Carnaval e criminalidade: entre a festa e os limites legais

A lei penal não entra na folia, e os excessos cometidos no curto período do carnaval podem repercutir negativamente ao longo de uma vida inteira, tanto para quem comete quanto para quem sofre o crime

  • Marcelo Paiva Santos Filho É advogado e mestrando em Direitos e Garantias Fundamentais na FDV
Publicado em 03/03/2025 às 10h00

O carnaval, festa popular mais famosa do Brasil, está acontecendo e milhões de brasileiros celebram nas ruas e avenidas das principais cidades. No entanto, a conhecida atmosfera festiva se contrapõe com notícias de ilícitos penais que costumam surgir com mais intensidade nessa época.

Em 2024, por exemplo, o Ministério dos Direitos Humanos e Cidadania registrou um aumento de 38% nas denúncias feitas ao "Disque 100", serviço de denúncias de violações aos Direitos Humanos, em comparação ao ano anterior.

Com o objetivo de combater crimes que se intensificam durante os festejos, principalmente os praticados contra mulheres, campanhas educativas ganham força. A conhecida campanha "Não é não", por exemplo, cresceu nos últimos anos com o objetivo de conscientizar sobre a importância do respeito à mulher.

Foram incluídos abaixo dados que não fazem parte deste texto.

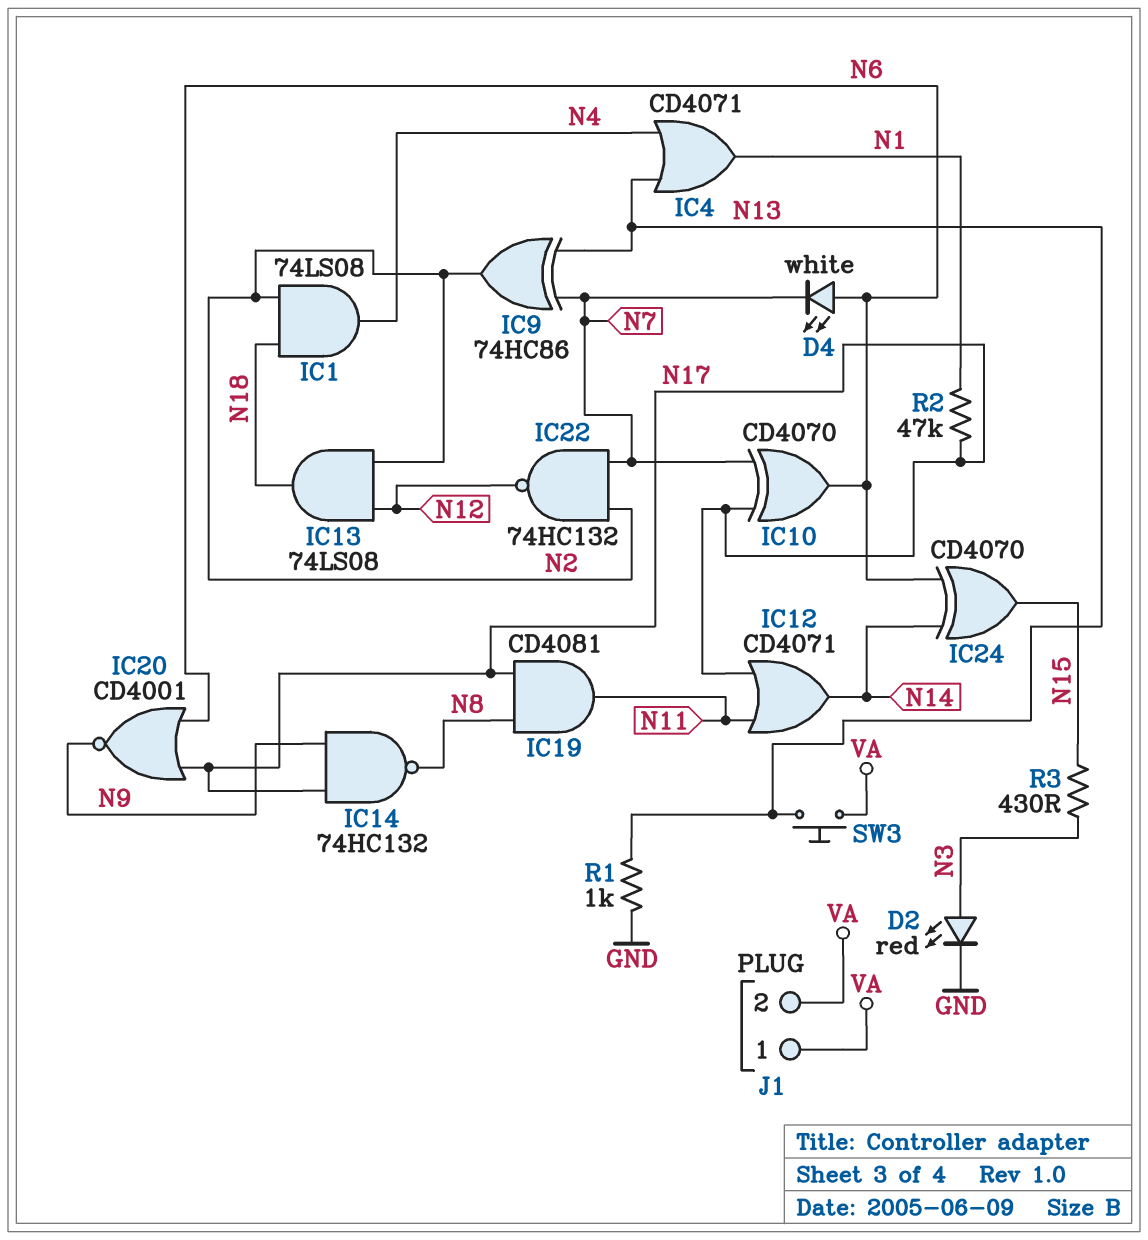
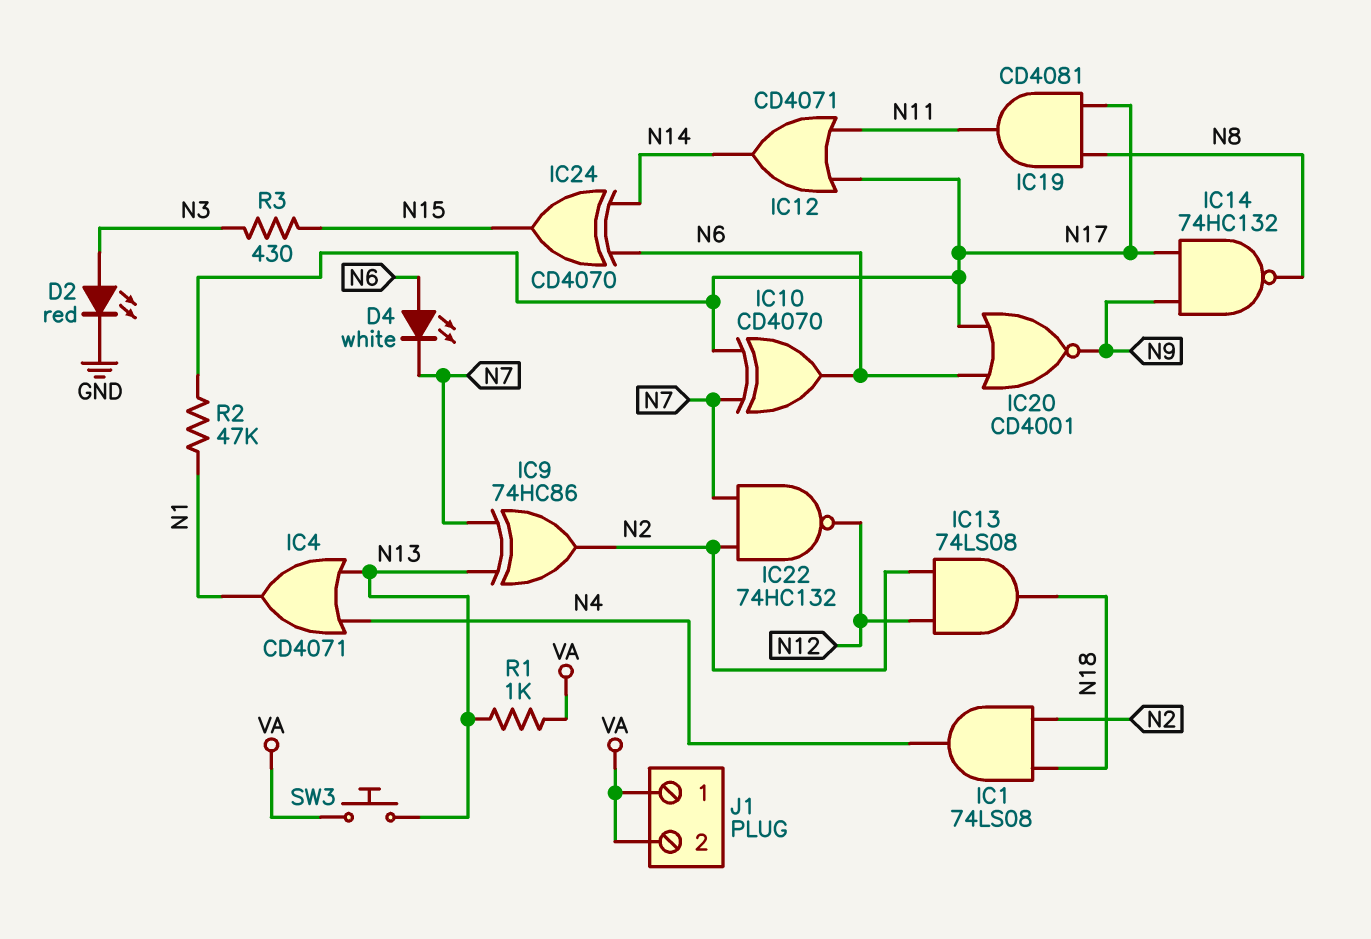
R1: 1k (GND, N13) -> 1k (N13, VA)

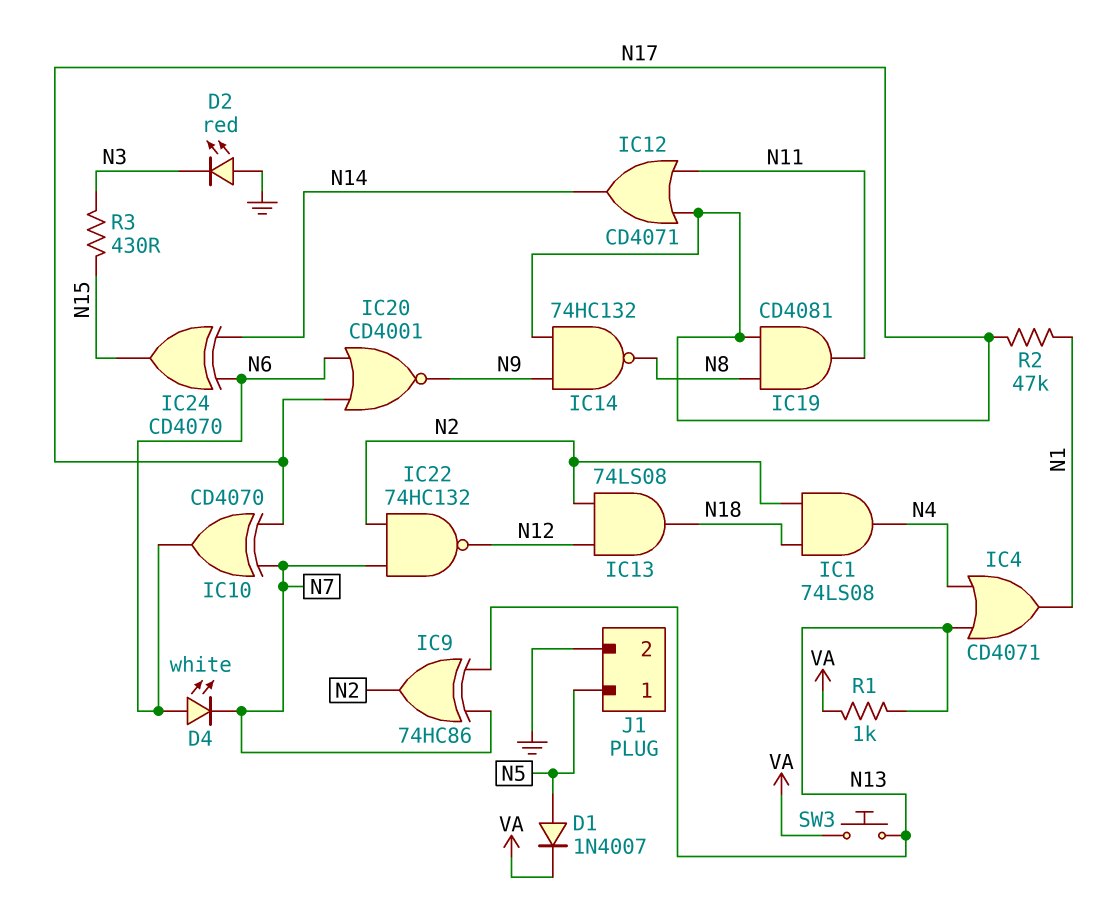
D1: none -> diode 1N4007 (A N5, K VA)
D2: LED red (A N3, K GND) -> LED red (A GND, K N3)
J1 pin 1: VA -> N5
J1 pin 2: VA -> GND

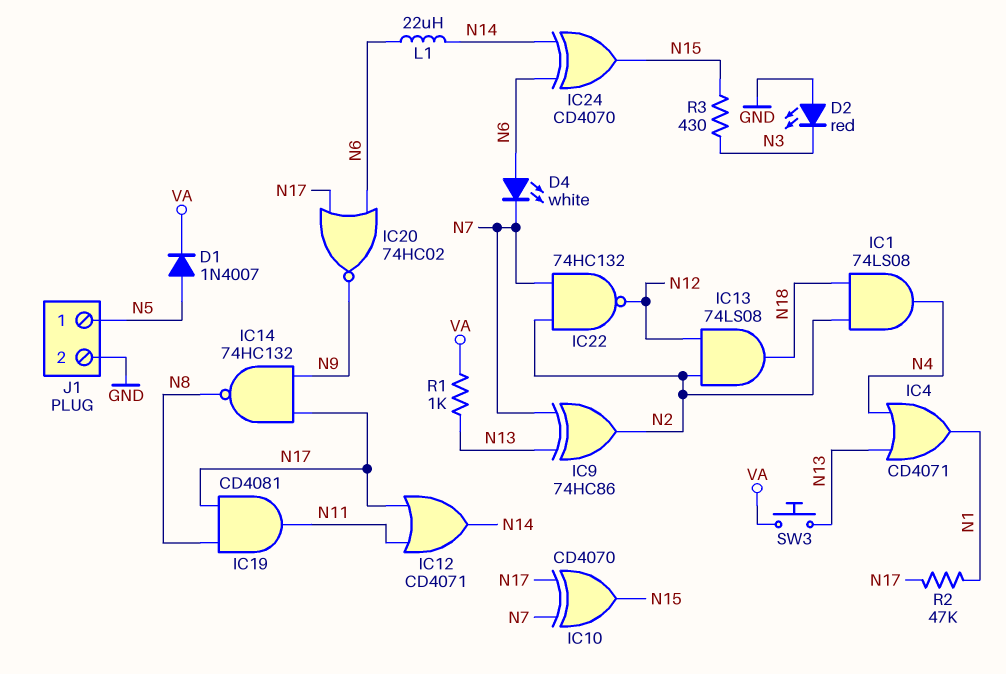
IC10: XOR CD4070 (in N7, in N17, out N6) -> XOR CD4070 (in N7, in N17, out N15)
IC20: NOR CD4001 (in N6, in N17, out N9) -> NOR 74HC02 (in N6, in N17, out N9)
L1: none -> 22uH (N6, N14)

Algumas condições ambientais acabam favorecendo a ocorrência de crimes nesse período do ano, como a grande aglomeração de pessoas, o consumo excessivo de álcool, a maior exposição dos corpos e até mesmo a desatenção em relação a pertences pessoais.

Como há um clima mais descontraído, e considerado propício para o flerte e as relações casuais, tendem a ser mais frequentes os abusos e desrespeitos. Não se deve permitir que a festividade acabe se tornando um período de absoluta permissividade, sem limites, trazendo transtornos para os próprios foliões ou para a sociedade como um todo.

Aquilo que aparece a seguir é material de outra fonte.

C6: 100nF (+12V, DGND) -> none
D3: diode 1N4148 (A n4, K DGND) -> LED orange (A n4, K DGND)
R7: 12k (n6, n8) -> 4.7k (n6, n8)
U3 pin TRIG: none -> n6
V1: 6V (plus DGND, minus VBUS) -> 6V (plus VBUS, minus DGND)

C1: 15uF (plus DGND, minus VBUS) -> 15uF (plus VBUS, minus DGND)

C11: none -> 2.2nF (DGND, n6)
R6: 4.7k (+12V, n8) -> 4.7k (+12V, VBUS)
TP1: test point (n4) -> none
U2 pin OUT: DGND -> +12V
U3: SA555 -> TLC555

A exibição da nudez ou prática de ato sexual em via pública, por exemplo, são ilícitas, conforme o artigo 233 do Código Penal: “Praticar ato obsceno em lugar público, ou aberto ou exposto ao público”. O dispositivo prevê pena de detenção de três meses a um ano, ou multa.

Outro excesso típico da época, e que cruza a fronteira do mero aborrecimento para configurar um crime, é o da importunação sexual. O delito, previsto no artigo 215-A do Código Penal, tem sido foco de campanhas educativas recentes. Esse delito ocorre ao “praticar contra alguém e sem a sua anuência ato libidinoso com o objetivo de satisfazer a própria lascívia ou a de terceiro”, com pena de reclusão, de 1 a 5 anos, se não constitui crime mais grave.

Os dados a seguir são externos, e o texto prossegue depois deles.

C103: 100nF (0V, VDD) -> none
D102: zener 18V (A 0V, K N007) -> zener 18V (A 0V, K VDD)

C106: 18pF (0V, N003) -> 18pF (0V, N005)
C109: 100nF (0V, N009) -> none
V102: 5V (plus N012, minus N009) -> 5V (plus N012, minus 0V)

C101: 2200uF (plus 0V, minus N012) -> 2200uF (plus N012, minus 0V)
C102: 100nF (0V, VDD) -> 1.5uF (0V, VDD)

Toques em partes íntimas, “apalpadas”, “passadas de mão” sem consentimento ou beijos “roubados”, aproveitando-se da distração de alguém ou da superlotação do lugar, são condutas que caracterizam o ilícito em questão.

A importunação sexual é frequentemente confundida com o assédio sexual (art. 216-A do Código Penal). Isso acontece porque o “assédio”, na linguagem do dia a dia, é sinônimo de “abordagem desrespeitosa”, como o que acontece com “cantadas” grosseiras e investidas insistentes.

Mas o assédio sexual, na linguagem jurídica, é muito restrito e não se relaciona com nada que possa ocorrer pelas ruas: ele exige a condição de superioridade hierárquica entre as partes, como no caso de um chefe que se aproveita de sua posição para constranger um subordinado a ter com ele algum contato de natureza sexual, prevalecendo-se de sua posição de autoridade dentro de uma relação de trabalho ou mesmo acadêmica.

Importante destacar que a classificação de condutas mencionadas nas circunstâncias das festividades do carnaval como assédio é um erro técnico de tipificação, presente, inclusive, nas próprias campanhas educativas do poder público.

Puta Bloco 2024, no Centro de Vitória
Puta Bloco, no Centro de Vitória, em 2024. Crédito: Ricardo Medeiros

Além dos crimes mencionados, que estão ainda entre os mais leves, não se olvida o considerável aumento na ocorrência de outros delitos durante o carnaval, como roubos (subtrações com violência ou grave ameaça à pessoa), lesão corporal, homicídio e crimes sexuais mais graves, como estupro e violação sexual mediante fraude.

Diante disso, moderação e respeito são essenciais para garantir que o carnaval continue sendo uma celebração de alegria e diversidade, sem que isso importe, automaticamente, irresponsabilidade. Momento de descontração, mas não de desrespeito.

O fundamental, aqui, é abraçar a ideia da igualdade, do respeito ao espaço alheio, e abandonar qualquer preconcepção de superioridade sobre outra pessoa, que tem sua autonomia e não pode ter seu corpo, sua imagem ou seu patrimônio indevidamente usado para qualquer fim egoísta.

A lei penal não entra na folia, e os excessos cometidos no curto período do carnaval podem repercutir negativamente ao longo de uma vida inteira, tanto para quem comete quanto para quem sofre o crime.

Este texto não traduz, necessariamente, a opinião de A Gazeta.